* [Given data]
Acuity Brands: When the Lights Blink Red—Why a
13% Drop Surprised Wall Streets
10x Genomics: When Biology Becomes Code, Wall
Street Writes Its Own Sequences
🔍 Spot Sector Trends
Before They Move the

* [Problem statement] The lines to return are those in the entries above that hold "When".

* [Result for this task]
Acuity Brands: When the Lights Blink Red—Why a
10x Genomics: When Biology Becomes Code, Wall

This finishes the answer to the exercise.